The sounds in the game definitely gave off the vibes of horror game. I do wish that the characters were voiced. I think that would have added a little something extra and pulled the gamer in that much more.

Alright so lets talk game here, as you might have noticed I already made mention of the slow pace of the game, you are going to be walking the entire time. There is a time for running but it happens in such a small part of the game that you are going to wish you could do that elsewhere. I enjoyed the twists and turns in the story and the puzzles that had to be solved with the assistance of the ghosts that you could interact with when in spirit form. I also appreciated the fact that the puzzle aspect of the game required the spirit form to make things interesting.

Now the problem with this game comes in the form of if you ever get lost or perhaps missed something big in the game, you are going to wander around, and when you do that you are going to do that in a walking form, so if you ever have a moment of clarity when you remember where you are headed you might find yourself having to do some serious backtracking/walking to get there which can definitely hurt the gaming experience. At the same time, though, if the running mechanism was in the game there's definitely a chance that you are going to miss something, either a spirit you might want to talk to or extreme danger.

One thing that I did appreciate about this game was that there were several layers to it. If you really didn't care about the story, it wasn't going to slap you constantly in the face, you could just look for the keywords in the conversations and then move on. If you were looking for an in-depth experience you could have this as well with the notes and letters lying around the game that gave you more information on the characters and the setting. There's also the middle of the road approach where you can get the story and you don't have to read those extras you find throughout the game.

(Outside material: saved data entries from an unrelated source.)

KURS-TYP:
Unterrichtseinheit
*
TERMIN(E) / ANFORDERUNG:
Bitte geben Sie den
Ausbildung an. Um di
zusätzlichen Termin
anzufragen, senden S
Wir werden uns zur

This game definitely is not for everyone. There's a couple little glitches in the game when it comes to interacting with the actual mansion and triggering the chapter titles even when you are in a different chapter, but overall you're going to find a very solid game. If you are looking for something a little dark with paranormal undertones, you are going to like this game. Now there might be times where you are going to get frustrated with the walking everywhere, but if you stick with it you will find a solid game in the end. So after making it through this entire game I have to say that it deserves an 10 out of 10 from me.